### Document
^^^^^^^^^^^^^^^^

Transport, urbanisme et insularité, le dilemme guadeloupéen

L’hebdomadaire guadeloupéen Nouvelles Semaine a consacré au mois d’août un dossier au transport multimodal en évoquant l’annonce par le conseil départemental de la création de bateaux-bus pour désengorger les routes de l’île. Plus de 200.000 véhicules automobiles sont immatriculés en Guadeloupe pour une population de 400 000 habitants sur un territoire limité ( 1 628 km2) cerné par les eaux, inextensible, sur lequel il serait à la fois impossible et aberrant, d’élargir sans fin les routes pour y faire passer plus de voitures.
La solution est donc ailleurs et la prise de conscience nécessaire, voire urgente. En ces jours de rentrée scolaire et de  » rentrée tout court » il va à nouveau falloir quasiment une heure et demi pour aller de Pointe-à-Pitre à Ste-Rose aux heures de pointe; quasiment autant pour aller de Jarry au Moule, sans parler du temps nécessaire aux mêmes heures pour se rendre de l’agglomération pointoise à Basse-Terre ou St François.

^^^^^^^^^^^^^^^^

### Données sources
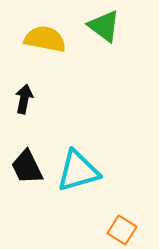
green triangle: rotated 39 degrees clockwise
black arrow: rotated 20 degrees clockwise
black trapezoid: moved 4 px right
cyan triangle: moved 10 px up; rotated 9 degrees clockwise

^^^^^^^^^^^^^^^^

### Votre objectif
D'après l'article sur les transports en Guadeloupe, combien de véhicules automobiles sont immatriculés sur l'île ? Le matériel ci-dessus n'a aucun lien avec l'article sur les transports en Guadeloupe.

### Réponse ci-dessous
Plus de 200 000 véhicules automobiles.